* _Exercise aim_
Print every one of the lines below verbatim, with no changes.

* _Supplied data_
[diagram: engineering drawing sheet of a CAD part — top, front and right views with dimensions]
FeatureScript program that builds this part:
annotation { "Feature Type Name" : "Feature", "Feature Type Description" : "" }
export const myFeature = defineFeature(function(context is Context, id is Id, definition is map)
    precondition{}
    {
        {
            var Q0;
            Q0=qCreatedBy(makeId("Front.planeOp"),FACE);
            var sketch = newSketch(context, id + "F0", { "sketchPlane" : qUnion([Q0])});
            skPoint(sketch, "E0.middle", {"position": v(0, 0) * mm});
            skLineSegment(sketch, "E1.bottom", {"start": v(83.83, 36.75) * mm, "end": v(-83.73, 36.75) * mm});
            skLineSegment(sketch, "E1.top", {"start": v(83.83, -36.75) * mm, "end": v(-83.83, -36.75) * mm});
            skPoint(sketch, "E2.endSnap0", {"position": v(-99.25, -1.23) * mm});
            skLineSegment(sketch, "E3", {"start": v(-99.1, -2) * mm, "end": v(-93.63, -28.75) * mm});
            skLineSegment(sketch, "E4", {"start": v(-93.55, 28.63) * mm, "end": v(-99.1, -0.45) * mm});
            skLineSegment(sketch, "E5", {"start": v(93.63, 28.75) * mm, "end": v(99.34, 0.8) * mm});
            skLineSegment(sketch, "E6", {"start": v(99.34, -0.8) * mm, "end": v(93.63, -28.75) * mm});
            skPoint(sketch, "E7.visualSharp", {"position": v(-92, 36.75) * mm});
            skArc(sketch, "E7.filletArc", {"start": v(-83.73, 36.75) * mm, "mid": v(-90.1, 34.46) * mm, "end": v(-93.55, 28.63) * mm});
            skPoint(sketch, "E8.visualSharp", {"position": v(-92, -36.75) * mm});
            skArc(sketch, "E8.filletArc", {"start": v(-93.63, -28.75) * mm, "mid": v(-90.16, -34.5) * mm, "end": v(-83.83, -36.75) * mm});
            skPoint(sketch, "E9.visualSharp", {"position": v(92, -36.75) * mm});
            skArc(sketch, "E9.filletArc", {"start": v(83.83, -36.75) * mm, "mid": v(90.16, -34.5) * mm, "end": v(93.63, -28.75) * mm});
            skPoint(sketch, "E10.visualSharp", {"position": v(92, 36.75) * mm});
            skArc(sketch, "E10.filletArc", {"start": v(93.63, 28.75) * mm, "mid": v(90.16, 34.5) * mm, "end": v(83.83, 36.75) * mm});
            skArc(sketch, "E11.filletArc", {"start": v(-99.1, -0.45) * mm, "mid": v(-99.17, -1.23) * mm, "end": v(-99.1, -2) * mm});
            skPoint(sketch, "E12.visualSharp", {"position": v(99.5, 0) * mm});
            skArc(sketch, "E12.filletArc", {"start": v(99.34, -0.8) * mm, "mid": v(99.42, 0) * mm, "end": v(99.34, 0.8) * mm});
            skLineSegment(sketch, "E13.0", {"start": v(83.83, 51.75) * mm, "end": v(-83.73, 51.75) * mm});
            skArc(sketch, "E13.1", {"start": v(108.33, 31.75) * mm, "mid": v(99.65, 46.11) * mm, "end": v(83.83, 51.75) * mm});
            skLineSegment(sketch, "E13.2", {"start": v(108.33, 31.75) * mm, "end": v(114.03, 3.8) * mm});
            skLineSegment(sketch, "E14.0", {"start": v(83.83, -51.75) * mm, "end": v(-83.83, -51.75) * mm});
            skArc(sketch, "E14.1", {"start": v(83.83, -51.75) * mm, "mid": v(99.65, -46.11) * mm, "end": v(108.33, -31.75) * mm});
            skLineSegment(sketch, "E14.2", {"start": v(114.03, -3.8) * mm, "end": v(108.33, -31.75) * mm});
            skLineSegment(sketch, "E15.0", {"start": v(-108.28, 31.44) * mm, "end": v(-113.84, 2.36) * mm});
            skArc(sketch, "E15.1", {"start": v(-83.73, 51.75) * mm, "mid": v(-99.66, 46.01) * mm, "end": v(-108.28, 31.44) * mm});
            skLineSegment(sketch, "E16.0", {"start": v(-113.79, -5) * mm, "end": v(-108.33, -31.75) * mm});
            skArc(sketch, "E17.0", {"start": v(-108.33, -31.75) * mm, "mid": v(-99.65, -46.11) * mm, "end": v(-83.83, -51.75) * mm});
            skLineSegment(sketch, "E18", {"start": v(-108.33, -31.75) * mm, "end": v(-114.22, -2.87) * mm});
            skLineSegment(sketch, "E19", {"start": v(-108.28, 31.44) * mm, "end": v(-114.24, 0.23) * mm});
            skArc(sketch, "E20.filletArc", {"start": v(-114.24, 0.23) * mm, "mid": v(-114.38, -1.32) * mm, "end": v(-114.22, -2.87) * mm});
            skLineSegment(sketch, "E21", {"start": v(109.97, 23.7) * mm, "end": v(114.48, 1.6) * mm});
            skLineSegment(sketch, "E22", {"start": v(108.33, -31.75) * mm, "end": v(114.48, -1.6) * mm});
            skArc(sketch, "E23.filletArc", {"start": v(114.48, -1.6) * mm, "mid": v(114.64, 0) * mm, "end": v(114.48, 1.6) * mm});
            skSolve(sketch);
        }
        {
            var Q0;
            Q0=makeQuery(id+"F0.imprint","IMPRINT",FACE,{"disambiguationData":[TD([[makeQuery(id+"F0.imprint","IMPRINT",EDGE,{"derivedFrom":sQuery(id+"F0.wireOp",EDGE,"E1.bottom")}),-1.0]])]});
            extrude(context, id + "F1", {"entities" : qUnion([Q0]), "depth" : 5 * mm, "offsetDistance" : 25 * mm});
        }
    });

* _Reply to the task_
[diagram: engineering drawing sheet of a CAD part — top, front and right views with dimensions]
FeatureScript program that builds this part:
annotation { "Feature Type Name" : "Feature", "Feature Type Description" : "" }
export const myFeature = defineFeature(function(context is Context, id is Id, definition is map)
    precondition{}
    {
        {
            var Q0;
            Q0=qCreatedBy(makeId("Front.planeOp"),FACE);
            var sketch = newSketch(context, id + "F0", { "sketchPlane" : qUnion([Q0])});
            skPoint(sketch, "E0.middle", {"position": v(0, 0) * mm});
            skLineSegment(sketch, "E1.bottom", {"start": v(83.83, 36.75) * mm, "end": v(-83.73, 36.75) * mm});
            skLineSegment(sketch, "E1.top", {"start": v(83.83, -36.75) * mm, "end": v(-83.83, -36.75) * mm});
            skPoint(sketch, "E2.endSnap0", {"position": v(-99.25, -1.23) * mm});
            skLineSegment(sketch, "E3", {"start": v(-99.1, -2) * mm, "end": v(-93.63, -28.75) * mm});
            skLineSegment(sketch, "E4", {"start": v(-93.55, 28.63) * mm, "end": v(-99.1, -0.45) * mm});
            skLineSegment(sketch, "E5", {"start": v(93.63, 28.75) * mm, "end": v(99.34, 0.8) * mm});
            skLineSegment(sketch, "E6", {"start": v(99.34, -0.8) * mm, "end": v(93.63, -28.75) * mm});
            skPoint(sketch, "E7.visualSharp", {"position": v(-92, 36.75) * mm});
            skArc(sketch, "E7.filletArc", {"start": v(-83.73, 36.75) * mm, "mid": v(-90.1, 34.46) * mm, "end": v(-93.55, 28.63) * mm});
            skPoint(sketch, "E8.visualSharp", {"position": v(-92, -36.75) * mm});
            skArc(sketch, "E8.filletArc", {"start": v(-93.63, -28.75) * mm, "mid": v(-90.16, -34.5) * mm, "end": v(-83.83, -36.75) * mm});
            skPoint(sketch, "E9.visualSharp", {"position": v(92, -36.75) * mm});
            skArc(sketch, "E9.filletArc", {"start": v(83.83, -36.75) * mm, "mid": v(90.16, -34.5) * mm, "end": v(93.63, -28.75) * mm});
            skPoint(sketch, "E10.visualSharp", {"position": v(92, 36.75) * mm});
            skArc(sketch, "E10.filletArc", {"start": v(93.63, 28.75) * mm, "mid": v(90.16, 34.5) * mm, "end": v(83.83, 36.75) * mm});
            skArc(sketch, "E11.filletArc", {"start": v(-99.1, -0.45) * mm, "mid": v(-99.17, -1.23) * mm, "end": v(-99.1, -2) * mm});
            skPoint(sketch, "E12.visualSharp", {"position": v(99.5, 0) * mm});
            skArc(sketch, "E12.filletArc", {"start": v(99.34, -0.8) * mm, "mid": v(99.42, 0) * mm, "end": v(99.34, 0.8) * mm});
            skLineSegment(sketch, "E13.0", {"start": v(83.83, 51.75) * mm, "end": v(-83.73, 51.75) * mm});
            skArc(sketch, "E13.1", {"start": v(108.33, 31.75) * mm, "mid": v(99.65, 46.11) * mm, "end": v(83.83, 51.75) * mm});
            skLineSegment(sketch, "E13.2", {"start": v(108.33, 31.75) * mm, "end": v(114.03, 3.8) * mm});
            skLineSegment(sketch, "E14.0", {"start": v(83.83, -51.75) * mm, "end": v(-83.83, -51.75) * mm});
            skArc(sketch, "E14.1", {"start": v(83.83, -51.75) * mm, "mid": v(99.65, -46.11) * mm, "end": v(108.33, -31.75) * mm});
            skLineSegment(sketch, "E14.2", {"start": v(114.03, -3.8) * mm, "end": v(108.33, -31.75) * mm});
            skLineSegment(sketch, "E15.0", {"start": v(-108.28, 31.44) * mm, "end": v(-113.84, 2.36) * mm});
            skArc(sketch, "E15.1", {"start": v(-83.73, 51.75) * mm, "mid": v(-99.66, 46.01) * mm, "end": v(-108.28, 31.44) * mm});
            skLineSegment(sketch, "E16.0", {"start": v(-113.79, -5) * mm, "end": v(-108.33, -31.75) * mm});
            skArc(sketch, "E17.0", {"start": v(-108.33, -31.75) * mm, "mid": v(-99.65, -46.11) * mm, "end": v(-83.83, -51.75) * mm});
            skLineSegment(sketch, "E18", {"start": v(-108.33, -31.75) * mm, "end": v(-114.22, -2.87) * mm});
            skLineSegment(sketch, "E19", {"start": v(-108.28, 31.44) * mm, "end": v(-114.24, 0.23) * mm});
            skArc(sketch, "E20.filletArc", {"start": v(-114.24, 0.23) * mm, "mid": v(-114.38, -1.32) * mm, "end": v(-114.22, -2.87) * mm});
            skLineSegment(sketch, "E21", {"start": v(109.97, 23.7) * mm, "end": v(114.48, 1.6) * mm});
            skLineSegment(sketch, "E22", {"start": v(108.33, -31.75) * mm, "end": v(114.48, -1.6) * mm});
            skArc(sketch, "E23.filletArc", {"start": v(114.48, -1.6) * mm, "mid": v(114.64, 0) * mm, "end": v(114.48, 1.6) * mm});
            skSolve(sketch);
        }
        {
            var Q0;
            Q0=makeQuery(id+"F0.imprint","IMPRINT",FACE,{"disambiguationData":[TD([[makeQuery(id+"F0.imprint","IMPRINT",EDGE,{"derivedFrom":sQuery(id+"F0.wireOp",EDGE,"E1.bottom")}),-1.0]])]});
            extrude(context, id + "F1", {"entities" : qUnion([Q0]), "depth" : 5 * mm, "offsetDistance" : 25 * mm});
        }
    });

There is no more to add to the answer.